Ночная матовая медь оконного стекла всегда привораживает глаза. Особенно когда трудно говорить. Задержала она и взгляд дяди Вани.
— Да знаешь ты, чего тут рассказывать. Только разве об Алексее не все слышал… — Дядя Ваня вынимает из кармана кисет, молча закуривает, а я сижу и жду, понимая, что он просто собирается с мыслями. — Все просто было. В жизни ведь так-то, все просто. Лишь по неведению может случиться такое: Морозиха — Синявино. Подумать только!.. И вот теперь Алексей отдал совхозу два лучших моих квартала. А мог бы не отдавать, сто причин мог найти. От него одного зависело… Трудно мне говорить о нем, все виновачусь перед ним. Когда на войну уходил, Оню-то с Генкой я к матери в Речное отвез, Алешку у бабушки его оставил, надо было забрать. Да кто знал, что недолго переживет Марья Железина свою дочь… Да и раньше, все чудится сейчас, мог бы я встрять меж Варварой и Бардиным. Не знал я, как там горячо было у них…
Лесник поднимает голову и смотрит уже не в окно, а на портрет женщины над ним. Это и есть Варвара Морозова. Высокий лоб, прямой правильный нос и четкие, тронутые неясной улыбкой губы. И глаза, глаза! Большие, заманные, с яркими звездочками точно в центре зрачков.
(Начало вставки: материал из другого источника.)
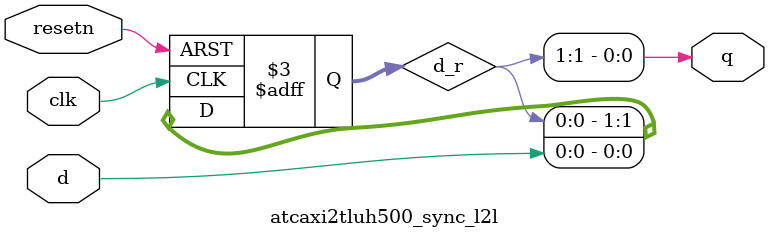
<source format=v>
module atcaxi2tluh500_sync_l2l ( 
    // VPERL: &PORTLIST;
    // VPERL_GENERATED_BEGIN
    	  resetn,   
    	  clk,      
    	  d,        
    	  q         
    // VPERL_GENERATED_END
);

parameter SYNC_STAGE = 2;
parameter RESET_VALUE = 1'b0;

input  resetn; 
input  clk;
input  d;
output q;

reg [SYNC_STAGE-1:0] d_r;

assign q = d_r[SYNC_STAGE-1];
always @(posedge clk or negedge resetn)begin
    if(!resetn)begin
        d_r <= {SYNC_STAGE{RESET_VALUE}};
    end
    else begin
        d_r <= {d_r[SYNC_STAGE-2:0], d};
    end
end

endmodule


</source>
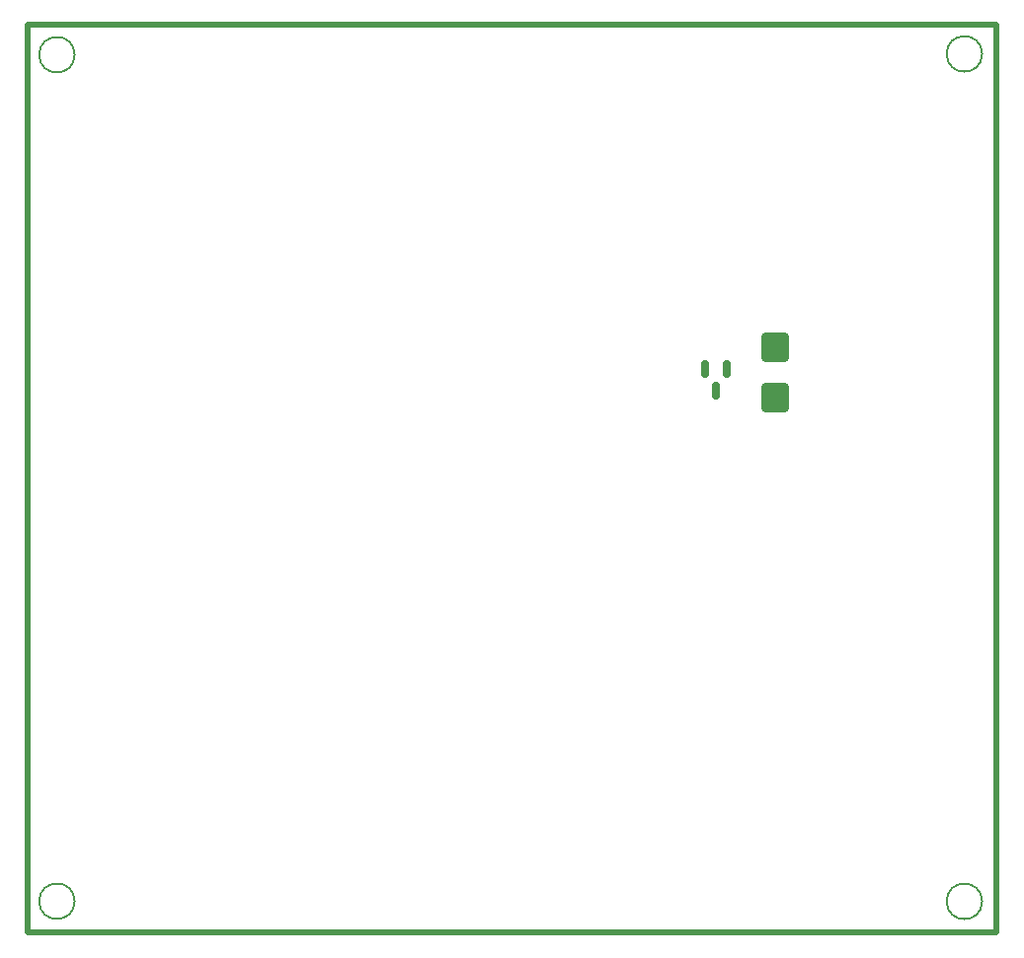
<source format=gbp>
%TF.GenerationSoftware,KiCad,Pcbnew,7.0.2-6a45011f42~172~ubuntu22.10.1*%
%TF.CreationDate,2023-05-26T16:24:23+05:00*%
%TF.ProjectId,IOTV,494f5456-2e6b-4696-9361-645f70636258,rev?*%
%TF.SameCoordinates,Original*%
%TF.FileFunction,Paste,Bot*%
%TF.FilePolarity,Positive*%
%FSLAX46Y46*%
G04 Gerber Fmt 4.6, Leading zero omitted, Abs format (unit mm)*
G04 Created by KiCad (PCBNEW 7.0.2-6a45011f42~172~ubuntu22.10.1) date 2023-05-26 16:24:23*
%MOMM*%
%LPD*%
G01*
G04 APERTURE LIST*
G04 Aperture macros list*
%AMRoundRect*
0 Rectangle with rounded corners*
0 $1 Rounding radius*
0 $2 $3 $4 $5 $6 $7 $8 $9 X,Y pos of 4 corners*
0 Add a 4 corners polygon primitive as box body*
4,1,4,$2,$3,$4,$5,$6,$7,$8,$9,$2,$3,0*
0 Add four circle primitives for the rounded corners*
1,1,$1+$1,$2,$3*
1,1,$1+$1,$4,$5*
1,1,$1+$1,$6,$7*
1,1,$1+$1,$8,$9*
0 Add four rect primitives between the rounded corners*
20,1,$1+$1,$2,$3,$4,$5,0*
20,1,$1+$1,$4,$5,$6,$7,0*
20,1,$1+$1,$6,$7,$8,$9,0*
20,1,$1+$1,$8,$9,$2,$3,0*%
G04 Aperture macros list end*
%ADD10RoundRect,0.150000X-0.150000X0.587500X-0.150000X-0.587500X0.150000X-0.587500X0.150000X0.587500X0*%
%ADD11RoundRect,0.250000X-0.900000X1.000000X-0.900000X-1.000000X0.900000X-1.000000X0.900000X1.000000X0*%
%TA.AperFunction,Profile*%
%ADD12C,0.150000*%
%TD*%
%TA.AperFunction,Profile*%
%ADD13C,0.500000*%
%TD*%
G04 APERTURE END LIST*
D10*
%TO.C,Q1*%
X159704000Y-77736500D03*
X161604000Y-77736500D03*
X160654000Y-79611500D03*
%TD*%
D11*
%TO.C,D5*%
X165694000Y-75904000D03*
X165694000Y-80204000D03*
%TD*%
D12*
X105664000Y-123444000D02*
G75*
G03*
X105664000Y-123444000I-1524000J0D01*
G01*
D13*
X101600000Y-48260000D02*
X184694000Y-48260000D01*
X184694000Y-126104000D01*
X101600000Y-126104000D01*
X101600000Y-48260000D01*
D12*
X105664000Y-50800000D02*
G75*
G03*
X105664000Y-50800000I-1524000J0D01*
G01*
X183468000Y-123454000D02*
G75*
G03*
X183468000Y-123454000I-1524000J0D01*
G01*
X183468000Y-50728000D02*
G75*
G03*
X183468000Y-50728000I-1524000J0D01*
G01*
M02*

</source>
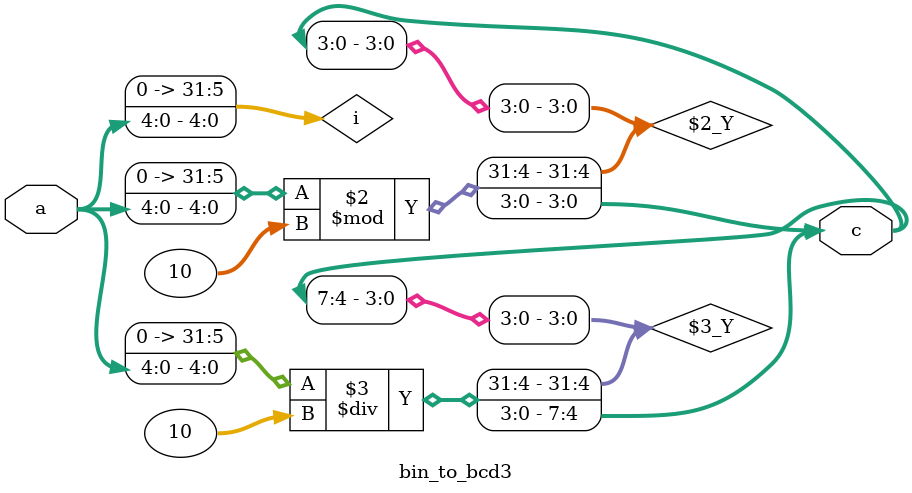
<source format=v>
module bin_to_bcd3(input [4:0]a,output reg [7:0]c);

integer i;
 

always @ (a) begin  
i=a;
c[3:0]<=i%10;
c[7:4]<=i/10;
  end
endmodule
</source>
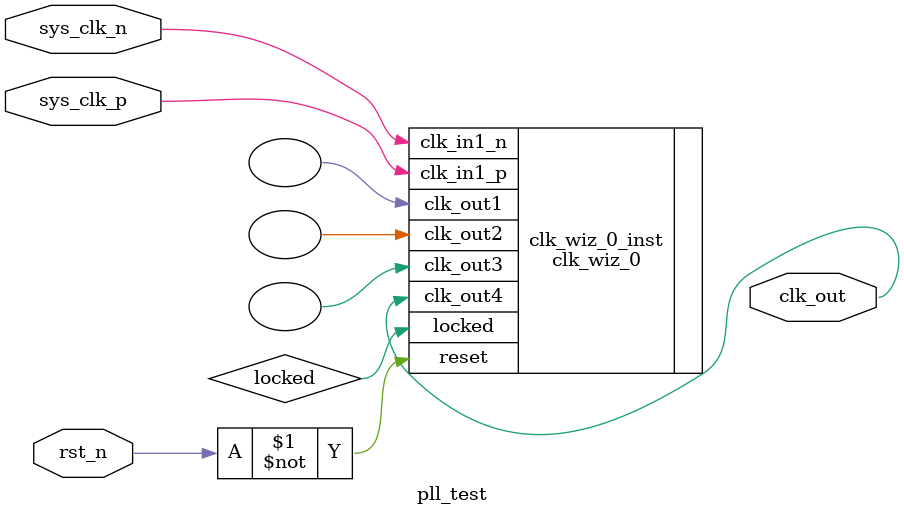
<source format=v>
`timescale 1ns / 1ps
module pll_test(
input      sys_clk_p,            //system clock 200Mhz on board
input      sys_clk_n,            //system clock 200Mhz on board
input       rst_n,             //reset ,low active
output      clk_out           //pll clock output 

    );
    
wire        locked;
    
clk_wiz_0 clk_wiz_0_inst
       (
        // Clock out ports
        .clk_out1(),     // output clk_out1
        .clk_out2(),     // output clk_out2
        .clk_out3(),     // output clk_out3
        .clk_out4(clk_out),     // output clk_out4
        // Status and control signals
        .reset(~rst_n), // input reset
        .locked(locked),       // output locked
       // Clock in ports
        .clk_in1_p(sys_clk_p),    // input clk_in1_p
        .clk_in1_n(sys_clk_n));    // input clk_in1_n

endmodule

</source>
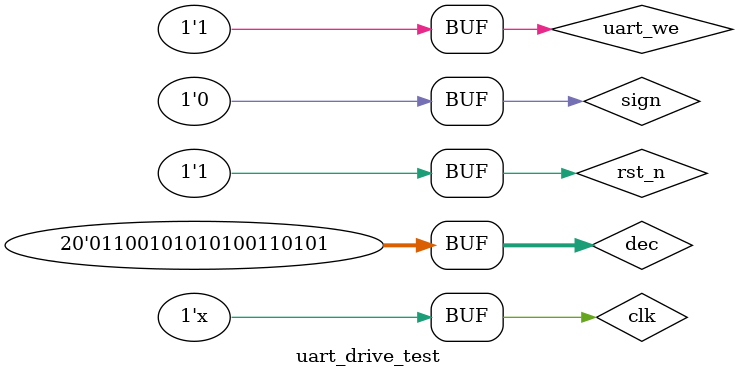
<source format=v>
`timescale 1ns / 1ps


module uart_drive_test;

	// Inputs
	reg clk;
	reg rst_n;
	reg [19:0] dec;
	reg sign;
	reg uart_we;

	// Outputs
	wire tx_reg;
	wire uart_end;

	// Instantiate the Unit Under Test (UUT)
	uart_drive uut (
		.clk(clk), 
		.rst_n(rst_n), 
		.dec(dec), 
		.sign(sign), 
		.uart_we(uart_we), 
		.tx_reg(tx_reg), 
		.uart_end(uart_end)
	);
always#10 clk = ~clk;
	initial begin
		// Initialize Inputs
		clk = 0;
		dec = 0;
		sign = 0;
		rst_n = 0;

		// Wait 100 ns for global reset to finish
		#50 rst_n = 1'b1;
		#100 dec =  20'b0110_0101_0101_0011_0101;
      #100 uart_we = 1; 
		// Add stimulus here

	end
      
endmodule


</source>
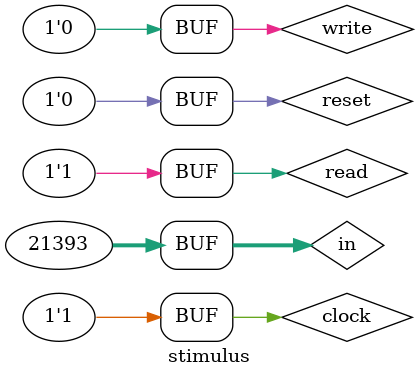
<source format=v>
module sr_schematic(input s,input r,output reg q,output reg _q);

initial begin
 q <= 0;
 _q <= 1;

end

always @ *
begin
 q <= _q ~| r;
 _q <= q ~| s;
end

endmodule

module d_latch(input d,input clk,output q,output _q);

 reg r,s;
 sr_schematic inst1(s,r,q,_q);
 
 always @ *
 begin
  r <= clk & ~d;
  s <= clk & d;
 end
 
endmodule

module dflipflop(input d,input clk,output q);
 
 wire tempq,temp_q;

 d_latch inst3(d,clk,tempq,temp_q);
 d_latch inst4(tempq,~clk,q,_q);
 
endmodule
                                                  
module register(input [31:0]in1,output reg[31:0]out1,input clk,input reset,input read,input write);

 reg [31:0]in;
 wire [31:0]out;

  always @ (posedge clk)
   begin 
   if(write == 1)
    begin 
     out1 <= 32'b0;
     in <= in1;
    end
   else if(read == 1)
     out1 <= out;
   end 
  always @(reset == 1) 
  begin
    in <= 0;
  end
 
 genvar i;
 parameter N = 32;      
 generate
  
  for(i = 0;i<N;i = i+1)
    begin: generate_block                                              
     dflipflop dff(in[i],clk,out[i]);
    end
 endgenerate
 
endmodule

`timescale 1ns / 1ps
module stimulus;
 
 reg [31:0]in;
 wire [31:0]out;
 reg clock;
 reg reset;
 reg read;
 reg write;

 register uut(in,out,clock,reset,read,write);

 initial begin
  
  $dumpfile("p8.vcd");
  $dumpvars(0,stimulus);
  $display("Clock   Read  Write  Reset            Register input               Register output\n");
 
 #0 clock = 0;reset = 1;read = 0;write = 1;in = 34000;
 #10 clock = 1;in = 64;reset = 0;write = 0;read = 1;
 #10 clock = 0;in = 20000;write = 1;read = 0;
 #10 clock = 1;read = 1;write = 0;
 #10 clock = 0;in = 3237;
 #10 clock = 1;
 #10 clock = 0;in = 5210;read = 0;write = 1;
 #10 clock = 1;
 #10 clock = 0;
 #10 clock = 1;in = 21393;read = 1;write = 0;
 #10 clock = 0;
 #10 clock = 1;read = 0;write = 1;
 #10 clock = 0;
 #10 clock = 1;read = 1;write = 0;
 

 end

 initial begin
 
  $monitor("%d       %d      %d      %d   %32b     %32b\n",clock,read,write,reset,in,out);
 
 end

endmodule

</source>
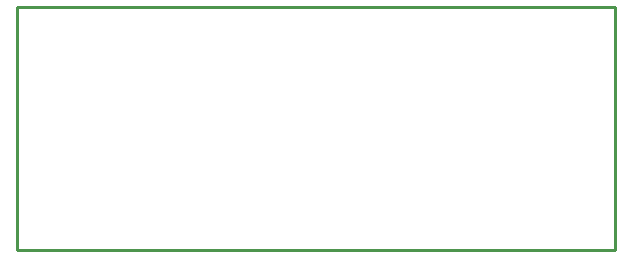
<source format=gko>
G04 Layer: BoardOutline*
G04 EasyEDA v6.3.43, 2020-06-01T11:41:27+03:00*
G04 bfb6ac60199344d8a78e771a5d16b29a,e0e0979b075945b6968547163b5211cc,10*
G04 Gerber Generator version 0.2*
G04 Scale: 100 percent, Rotated: No, Reflected: No *
G04 Dimensions in millimeters *
G04 leading zeros omitted , absolute positions ,3 integer and 3 decimal *
%FSLAX33Y33*%
%MOMM*%
G90*
G71D02*

%ADD10C,0.254000*%
G54D10*
G01X0Y15240D02*
G01X0Y20574D01*
G01X50673Y20574D01*
G01X50673Y0D01*
G01X0Y0D01*
G01X0Y15240D01*

%LPD*%
M00*
M02*

</source>
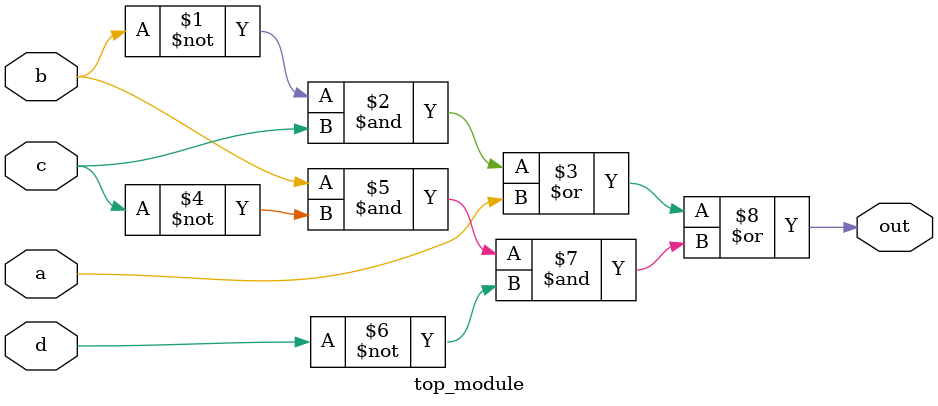
<source format=v>
module top_module(
    input a,
    input b,
    input c,
    input d,
    output out  ); 
    assign out=(~b&c)|(a)|(b&~c&~d);

endmodule

</source>
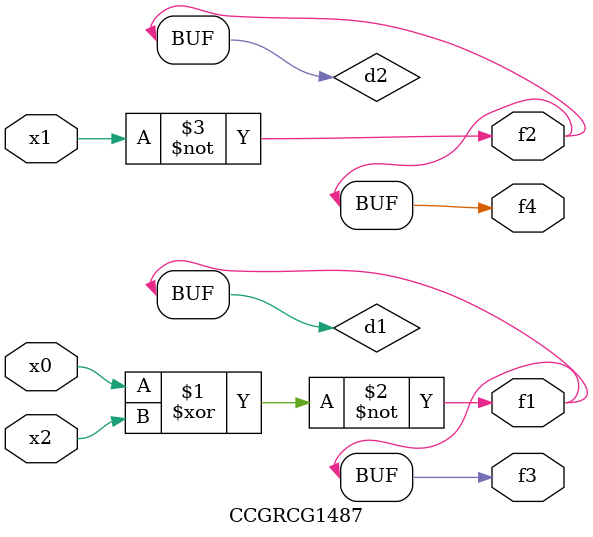
<source format=v>
module CCGRCG1487(
	input x0, x1, x2,
	output f1, f2, f3, f4
);

	wire d1, d2, d3;

	xnor (d1, x0, x2);
	nand (d2, x1);
	nor (d3, x1, x2);
	assign f1 = d1;
	assign f2 = d2;
	assign f3 = d1;
	assign f4 = d2;
endmodule

</source>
И волосы.
Густые, волнами коронующие лицо и вытекающие из-за левого уха на сероватое платье толстенной косой, не сказал бы, что слишком уж она красавица, чтоб не оторвать глаз, а знаешь: взглянет если такая на тебя — и пойдешь за ней, побежишь, поползешь, слепой и немой ко всему остальному на свете.
— Варвара… Варвара Морозова…
И над всем этим долгожданным вечером — с чарками медовой настойки, с обильной и вкусной едой, — над душистыми клубами самосада в синь распахнутого окна, полного гула леса, над вздохами тети Они и хмурой улыбкой подошедшего через час лесничего передо мной снова и по-новому встала наша красивая и страшная лесная легенда.
Первую часть ее знал немножко давно. Начинается легенда с того, как стала хозяйкой наших лесов молодая женщина, проводившая своего мужа-лесника на фронт. Сурово карала она порубщиков, никто не мог спрятаться в лесу от ее чуткого слуха и острых глаз. И никто не мог встать поперек ее воли, никто, кроме синявинского силача Федора Бардина и его дружков, которые, пользуясь нуждой военного времени, занялись рубкой и продажей леса. Разные уловки придумывали они в своем подлом деле, но все же предстала однажды перед ними Варвара Морозова с ружьем в руках. Не много надо хитрости и смелости, чтобы четверым мужикам отвлечь внимание одной женщины, отнять у нее ружье и привязать ее к дереву. Но много надо и того, и другого, чтобы суметь вырваться из их рук и снова схватить ружье… Не лес повезли в тот вечер бардинские дружки на подводе своей, а труп главаря своего, и не очередная пьяная похвальба удачливостью ждала их в деревне, а суд и большие штрафы. И надолго притихли тогда злостные порубщики… Знала, ох знала Варвара Морозова, что грозятся отомстить бардинские дружки, знала и о том, что появился в ее владениях дезертир Колян Васягин, но по-прежнему ходила по лесу словно по отцовскому двору…
Теперь я знаю, что не все и не совсем было так, да и не может быть совершенно точной народная молва, но разве в этом дело, боже мой!
А вторая часть этой истории, которой, может быть, и не суждено стать легендой, она о сыне Варвары Морозовой.
О том, как скитался он из дома в дом, как совсем исчез из наших краев и как вернулся, кем и каким. Стороннему, возможно, не ахти чем покажется то, что он без колебаний отдал лучший лес засурскому совхозу, но какой мерой измерить его душевную неприязнь к жителям Синявина и других ближних деревень, которые косвенно все же виновны в его непростых таких жизненных мытарствах?
А сейчас он, оказывается, ходил туда, на опушку над Варвариной падью, где стоит скромный памятничек с красной звездой и стальными дубовыми листьями на вершине. К матери.